# MFF party!



## HallowQueen (May 26, 2017)

Just booked my booth for MFF and we have plenty of time to get it going, but i will be hosting some parties in my suite during the con! there will be an art showing of a fully robotic fursuit head, exotic foods and candies, prizes and more! to get in all you gotta do is find my booth in the dealer's den and make a donation to our charity to stop human trafficking and get a pass ribbon!
i will make posts both here and on my FA as details fill out! early donations and those that buy fursuits from me will receive special treatment! in the end 5,000$ worth of art and  prizes will be auctioned and raffled off in the room! 
support the party and donate early to get custom goodies when the con hits! order a fursuit now and be a suiter VIP!!
HallowQueen costumes directly supports operation underground railroad for the rescue of victims of human trafficking and their rehabilitation
Help a good cause and get some awesome stuff!
C'MON, JUST DO IT!!! <3

further details will be availible soon, anyone interested in being a part of this, please feel free to chat me up!


----------



## DuranWolf (Jun 3, 2017)

I'm going to MFF! I'll definitely check out your booth.


----------



## RivendellWolf (Jun 9, 2017)

For some reason I thought MFF was this month. I just found out its in late November/Early December. I'm making plans to be there!


----------



## DuranWolf (Jun 9, 2017)

Anthrocon starts on June 29 in Pittsburgh.


----------



## RivendellWolf (Jun 9, 2017)

Ahh!
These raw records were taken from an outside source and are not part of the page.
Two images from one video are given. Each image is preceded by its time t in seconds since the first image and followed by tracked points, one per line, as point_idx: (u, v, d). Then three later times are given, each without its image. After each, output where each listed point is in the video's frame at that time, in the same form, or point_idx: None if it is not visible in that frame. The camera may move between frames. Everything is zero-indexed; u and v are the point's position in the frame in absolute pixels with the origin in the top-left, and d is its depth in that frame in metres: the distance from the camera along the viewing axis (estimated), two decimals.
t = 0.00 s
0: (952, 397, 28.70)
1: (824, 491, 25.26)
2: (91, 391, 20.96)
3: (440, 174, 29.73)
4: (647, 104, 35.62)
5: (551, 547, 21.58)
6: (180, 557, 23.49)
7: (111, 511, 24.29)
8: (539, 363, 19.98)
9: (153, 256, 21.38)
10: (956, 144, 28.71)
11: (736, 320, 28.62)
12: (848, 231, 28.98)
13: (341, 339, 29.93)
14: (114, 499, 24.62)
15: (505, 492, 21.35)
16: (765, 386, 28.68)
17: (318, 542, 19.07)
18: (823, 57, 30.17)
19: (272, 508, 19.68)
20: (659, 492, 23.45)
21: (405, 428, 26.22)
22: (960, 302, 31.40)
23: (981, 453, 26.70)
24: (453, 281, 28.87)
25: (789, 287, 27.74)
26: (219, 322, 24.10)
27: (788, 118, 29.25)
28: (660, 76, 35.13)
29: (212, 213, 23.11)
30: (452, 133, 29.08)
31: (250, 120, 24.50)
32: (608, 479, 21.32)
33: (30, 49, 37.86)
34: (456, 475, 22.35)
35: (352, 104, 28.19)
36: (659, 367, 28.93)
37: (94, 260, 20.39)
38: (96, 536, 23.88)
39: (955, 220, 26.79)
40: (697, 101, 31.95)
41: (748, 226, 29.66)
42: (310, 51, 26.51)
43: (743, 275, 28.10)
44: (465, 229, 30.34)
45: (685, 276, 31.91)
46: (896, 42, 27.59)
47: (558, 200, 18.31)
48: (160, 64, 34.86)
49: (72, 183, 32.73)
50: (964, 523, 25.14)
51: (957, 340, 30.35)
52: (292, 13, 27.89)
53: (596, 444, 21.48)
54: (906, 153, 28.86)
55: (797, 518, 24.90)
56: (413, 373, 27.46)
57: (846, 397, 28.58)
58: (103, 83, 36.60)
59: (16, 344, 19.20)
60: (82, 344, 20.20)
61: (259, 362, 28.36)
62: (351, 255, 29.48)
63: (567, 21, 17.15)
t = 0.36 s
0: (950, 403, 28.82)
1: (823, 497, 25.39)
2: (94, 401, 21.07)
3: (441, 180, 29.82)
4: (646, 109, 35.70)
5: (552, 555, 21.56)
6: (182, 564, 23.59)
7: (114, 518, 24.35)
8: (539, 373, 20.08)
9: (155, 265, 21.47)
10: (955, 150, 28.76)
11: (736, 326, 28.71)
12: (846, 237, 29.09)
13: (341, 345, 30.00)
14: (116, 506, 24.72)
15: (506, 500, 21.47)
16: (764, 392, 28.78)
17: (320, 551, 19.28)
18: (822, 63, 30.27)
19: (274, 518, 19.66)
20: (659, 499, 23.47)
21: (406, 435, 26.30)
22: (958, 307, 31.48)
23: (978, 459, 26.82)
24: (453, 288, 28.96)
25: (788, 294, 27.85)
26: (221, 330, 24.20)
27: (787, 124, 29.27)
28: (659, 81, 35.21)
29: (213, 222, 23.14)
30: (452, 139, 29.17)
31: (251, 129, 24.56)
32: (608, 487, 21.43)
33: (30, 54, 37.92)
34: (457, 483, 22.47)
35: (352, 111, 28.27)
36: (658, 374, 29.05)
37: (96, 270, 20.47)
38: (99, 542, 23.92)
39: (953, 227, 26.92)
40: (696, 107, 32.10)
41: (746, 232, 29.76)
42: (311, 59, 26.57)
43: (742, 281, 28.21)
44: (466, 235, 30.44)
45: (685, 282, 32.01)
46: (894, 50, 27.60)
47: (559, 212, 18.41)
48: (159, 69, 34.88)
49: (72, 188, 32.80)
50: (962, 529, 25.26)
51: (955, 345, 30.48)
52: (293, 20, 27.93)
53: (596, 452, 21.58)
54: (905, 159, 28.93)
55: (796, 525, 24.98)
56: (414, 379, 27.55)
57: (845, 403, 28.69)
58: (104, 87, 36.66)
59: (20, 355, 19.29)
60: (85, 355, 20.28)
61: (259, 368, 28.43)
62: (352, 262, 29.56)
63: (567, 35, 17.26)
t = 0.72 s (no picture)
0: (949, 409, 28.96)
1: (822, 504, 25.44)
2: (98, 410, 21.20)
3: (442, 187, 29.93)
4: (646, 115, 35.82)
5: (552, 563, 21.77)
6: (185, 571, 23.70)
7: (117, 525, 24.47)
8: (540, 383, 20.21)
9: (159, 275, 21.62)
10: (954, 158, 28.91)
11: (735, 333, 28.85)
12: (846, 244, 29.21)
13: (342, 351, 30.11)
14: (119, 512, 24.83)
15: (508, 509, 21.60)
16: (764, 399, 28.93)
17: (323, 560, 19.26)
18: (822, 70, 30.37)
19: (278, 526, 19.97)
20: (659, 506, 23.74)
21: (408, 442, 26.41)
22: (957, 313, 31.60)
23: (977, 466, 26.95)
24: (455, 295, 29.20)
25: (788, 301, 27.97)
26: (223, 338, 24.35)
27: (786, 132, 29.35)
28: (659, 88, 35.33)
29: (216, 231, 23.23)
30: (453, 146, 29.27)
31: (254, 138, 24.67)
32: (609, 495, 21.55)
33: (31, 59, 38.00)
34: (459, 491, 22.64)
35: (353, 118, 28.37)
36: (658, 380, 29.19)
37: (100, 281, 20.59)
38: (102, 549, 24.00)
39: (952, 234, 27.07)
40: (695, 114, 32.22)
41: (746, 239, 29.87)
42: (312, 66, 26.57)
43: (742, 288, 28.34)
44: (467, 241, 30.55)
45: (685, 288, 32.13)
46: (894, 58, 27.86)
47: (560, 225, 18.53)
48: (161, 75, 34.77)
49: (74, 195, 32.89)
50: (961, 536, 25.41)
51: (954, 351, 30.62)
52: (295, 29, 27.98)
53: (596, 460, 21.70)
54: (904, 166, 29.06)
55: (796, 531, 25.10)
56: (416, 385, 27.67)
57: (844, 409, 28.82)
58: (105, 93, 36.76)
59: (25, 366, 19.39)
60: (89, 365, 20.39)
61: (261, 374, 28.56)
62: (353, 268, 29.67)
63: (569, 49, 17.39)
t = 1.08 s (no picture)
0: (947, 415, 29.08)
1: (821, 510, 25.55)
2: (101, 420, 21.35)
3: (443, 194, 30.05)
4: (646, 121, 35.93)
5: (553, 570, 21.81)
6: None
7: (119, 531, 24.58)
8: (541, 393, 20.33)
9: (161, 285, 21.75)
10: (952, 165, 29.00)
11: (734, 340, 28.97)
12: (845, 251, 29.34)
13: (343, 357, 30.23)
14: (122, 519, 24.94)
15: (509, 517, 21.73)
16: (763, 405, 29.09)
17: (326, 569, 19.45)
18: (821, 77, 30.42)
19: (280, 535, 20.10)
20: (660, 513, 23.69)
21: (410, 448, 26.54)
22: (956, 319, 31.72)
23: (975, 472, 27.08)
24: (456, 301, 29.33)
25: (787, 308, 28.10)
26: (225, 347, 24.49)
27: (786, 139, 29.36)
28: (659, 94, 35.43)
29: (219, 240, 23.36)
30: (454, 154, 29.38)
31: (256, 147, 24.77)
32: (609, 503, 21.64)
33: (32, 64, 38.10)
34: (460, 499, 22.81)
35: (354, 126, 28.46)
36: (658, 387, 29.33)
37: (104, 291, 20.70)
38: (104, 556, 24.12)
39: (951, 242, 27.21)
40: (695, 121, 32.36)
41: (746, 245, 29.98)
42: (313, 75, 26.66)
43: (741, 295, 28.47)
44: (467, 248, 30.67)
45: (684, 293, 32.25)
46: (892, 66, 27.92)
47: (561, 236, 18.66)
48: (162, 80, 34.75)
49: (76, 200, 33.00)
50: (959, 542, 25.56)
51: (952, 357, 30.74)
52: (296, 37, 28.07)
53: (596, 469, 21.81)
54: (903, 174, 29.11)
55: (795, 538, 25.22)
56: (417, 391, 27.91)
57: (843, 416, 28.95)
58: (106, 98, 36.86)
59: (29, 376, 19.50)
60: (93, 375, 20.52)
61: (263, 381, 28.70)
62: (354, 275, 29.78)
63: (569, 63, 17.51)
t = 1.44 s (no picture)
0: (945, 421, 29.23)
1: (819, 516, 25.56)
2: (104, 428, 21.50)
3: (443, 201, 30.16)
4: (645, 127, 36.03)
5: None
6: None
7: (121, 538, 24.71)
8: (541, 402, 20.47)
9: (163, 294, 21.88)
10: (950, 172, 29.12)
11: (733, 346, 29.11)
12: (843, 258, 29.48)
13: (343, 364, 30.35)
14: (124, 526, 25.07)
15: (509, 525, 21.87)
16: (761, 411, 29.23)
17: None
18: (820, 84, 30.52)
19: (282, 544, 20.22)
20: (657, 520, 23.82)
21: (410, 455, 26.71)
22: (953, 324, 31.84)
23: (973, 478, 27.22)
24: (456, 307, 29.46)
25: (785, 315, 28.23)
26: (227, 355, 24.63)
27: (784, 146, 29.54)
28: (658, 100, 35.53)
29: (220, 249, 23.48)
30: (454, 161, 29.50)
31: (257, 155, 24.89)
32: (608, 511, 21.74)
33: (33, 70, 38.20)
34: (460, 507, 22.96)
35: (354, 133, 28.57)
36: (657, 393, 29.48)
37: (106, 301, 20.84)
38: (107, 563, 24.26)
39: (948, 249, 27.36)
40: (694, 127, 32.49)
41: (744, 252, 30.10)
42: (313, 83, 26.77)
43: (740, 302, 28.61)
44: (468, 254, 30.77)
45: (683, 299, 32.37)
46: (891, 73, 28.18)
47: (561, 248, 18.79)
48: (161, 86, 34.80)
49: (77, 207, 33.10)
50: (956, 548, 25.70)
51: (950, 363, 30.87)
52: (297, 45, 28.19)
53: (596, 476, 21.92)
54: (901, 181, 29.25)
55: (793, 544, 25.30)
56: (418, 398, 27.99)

That must have been my source of confusion. At least there are still rooms at adjoining hotels at MFF, so I can make plans to be there. MFF will be the "big con" debut of my suit, although the official debut will be at Anthro Weekend Utah.


----------



## DuranWolf (Jun 9, 2017)

I'll be at MFF! Maybe we'll bump into each other there!


----------



## RivendellWolf (Jun 9, 2017)

Cool! Hope to see you there.


----------



## HallowQueen (Jun 9, 2017)

ROOM PARTAAAAAAAAY! <3


----------



## DuranWolf (Jun 9, 2017)

That would be fun!


----------



## RivendellWolf (Jun 16, 2017)

Woooo! Just registered and booked my hotel for MFF!


----------



## riuken (Jul 23, 2017)

I hope to see you, and to attend your party, how much is there to donate?


----------



## RivendellWolf (Nov 28, 2017)

Just a heads to the few who have been watching this thread, I'm 90% sure Hallow Queen will not make it to MFF this year. I'm hoping to arrange a meetup of FAF furs during the con at some point. Send me a PM here or on Twitter @Ryvahn if you're interested.


----------



## Deleted member 82554 (Nov 28, 2017)

Will there be any chlorine attacks at said con this year?


----------



## RivendellWolf (Nov 28, 2017)

Mr. Fox said:


> Will there be any chlorine attacks at said con this year?


The only gas attacks this year at the con will be the direct result of something I ate!


----------